と言い、全く私の話に耳を傾けてくれませんでした。


 あの老人の言葉が全て信用できる訳ではありませんが、大家さんの言葉も信用できません。


 人は嘘を吐くと、身体から悪い気が出るのです。


 老人は術者ですから、気の巡りを操れるので、悪い気が出ていなくても、嘘を吐いている可能性があります。


 でも、気の巡りを操れない大家さんの身体から、たくさん悪い気が出てくれば、どちらが本当の事を言っているのかわかります。


 私は力になれない事をお詫びし、依頼を辞退しました。


 大家さんは随分と口汚く私を罵りました。


 私はそれについては何も反論せず、大家さんの家を出ました。


 大家さんがこの先どうなってしまうのかは大家さん自身の責任ですから、私はそれほど心配していないのですが、可哀想なのはあのアパートの住人の皆さんです。
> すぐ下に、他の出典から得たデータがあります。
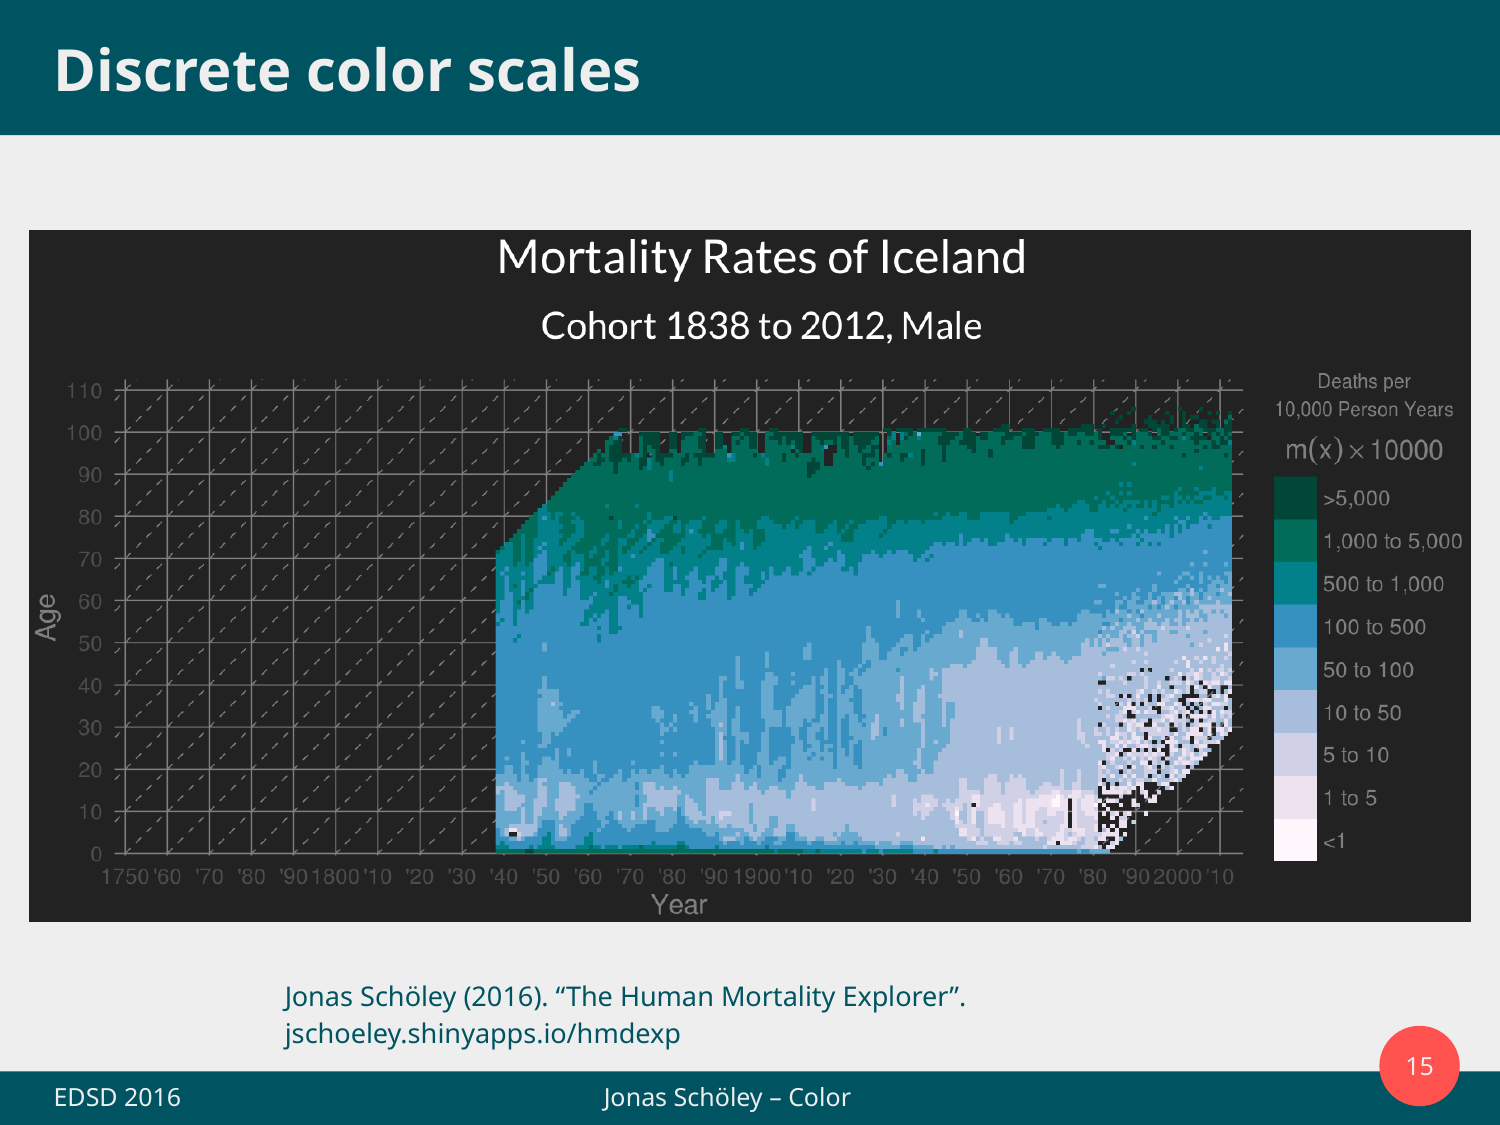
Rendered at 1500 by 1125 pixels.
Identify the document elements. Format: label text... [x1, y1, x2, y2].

title Discrete color scales [53, 0, 1447, 141]
text_box Jonas Schöley (2016). “The Human Mortality Explorer”. jschoeley.shinyapps.io/hmdexp [270, 970, 1231, 1057]
picture [29, 230, 1471, 922]
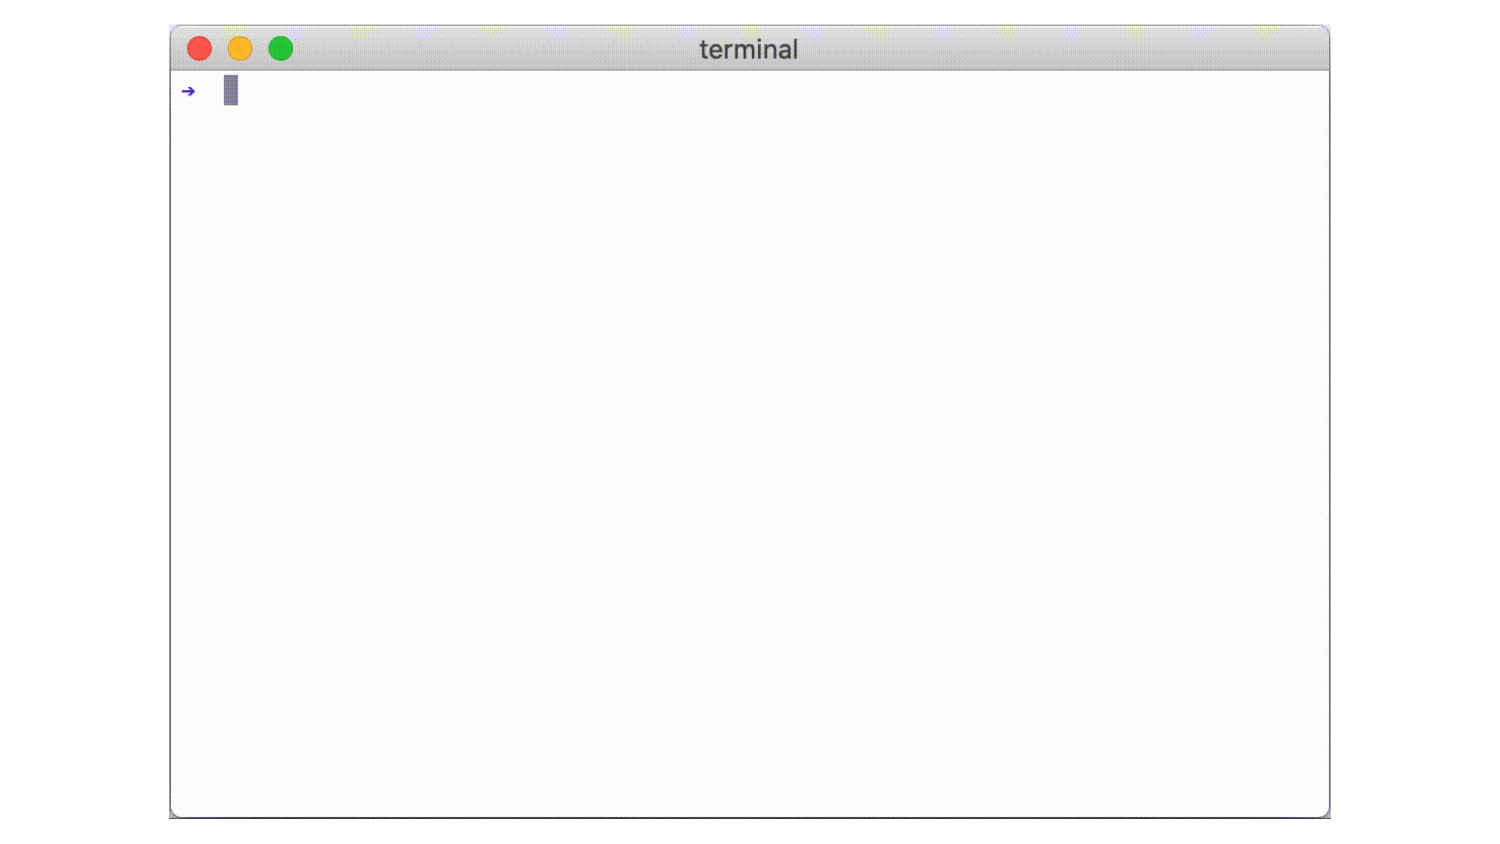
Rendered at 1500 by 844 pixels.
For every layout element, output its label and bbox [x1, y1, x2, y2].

picture [169, 24, 1331, 819]
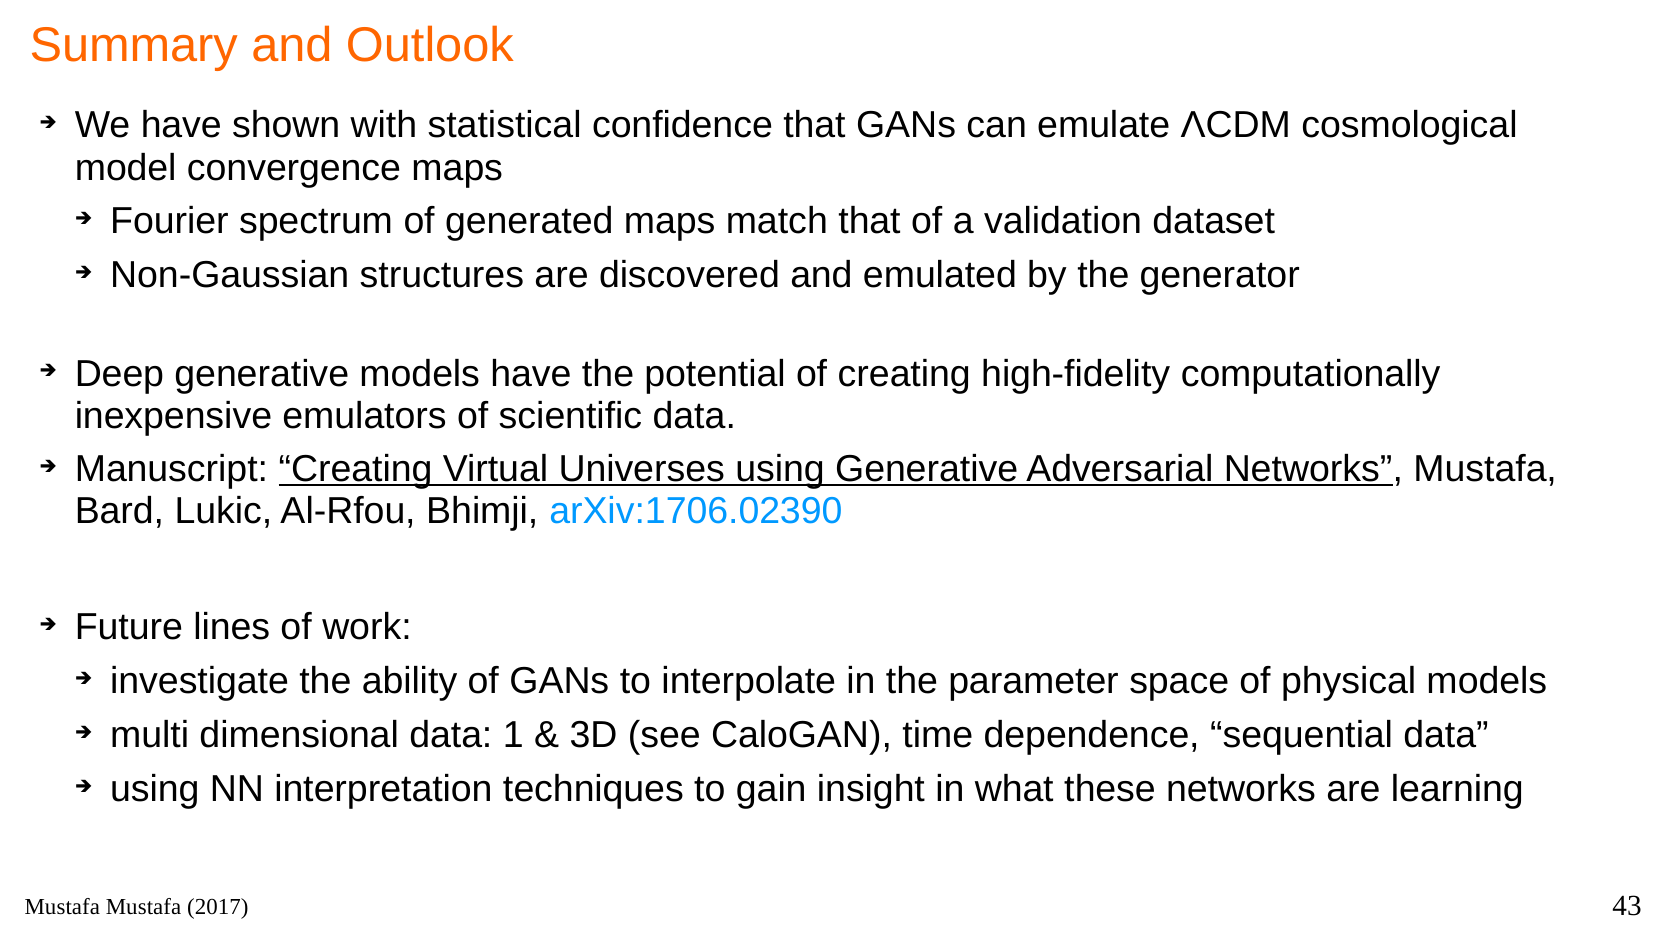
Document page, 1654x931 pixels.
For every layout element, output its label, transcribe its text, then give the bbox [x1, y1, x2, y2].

 私は家に帰るのをやめ、もう一度そのアパートに向かいました。


「あ」


 すると、そのアパートのそばに昨夜の老人が立っていました。


「やはり来たか。どうだ、悪者が誰かわかったか?」


 老人の皮肉に私は頭を下げました。


「申し訳ありませんでした。私が間違っていたようです」


 老人はニヤリとして、


「わかれば良い。しかし、儂もまた間違っていたな」


「はい?」


 私は老人の言葉の意味が分かりません。老人は私に背を向けて、


「呪うべきはこのアパートではないという事だ」


と言い、大家さんの家の方に歩き出しました。私はハッとして、


「あまり脅かし過ぎないで下さいね」


「わかっておる」


 私は老人は本当はとてもいい人なのだと感じました。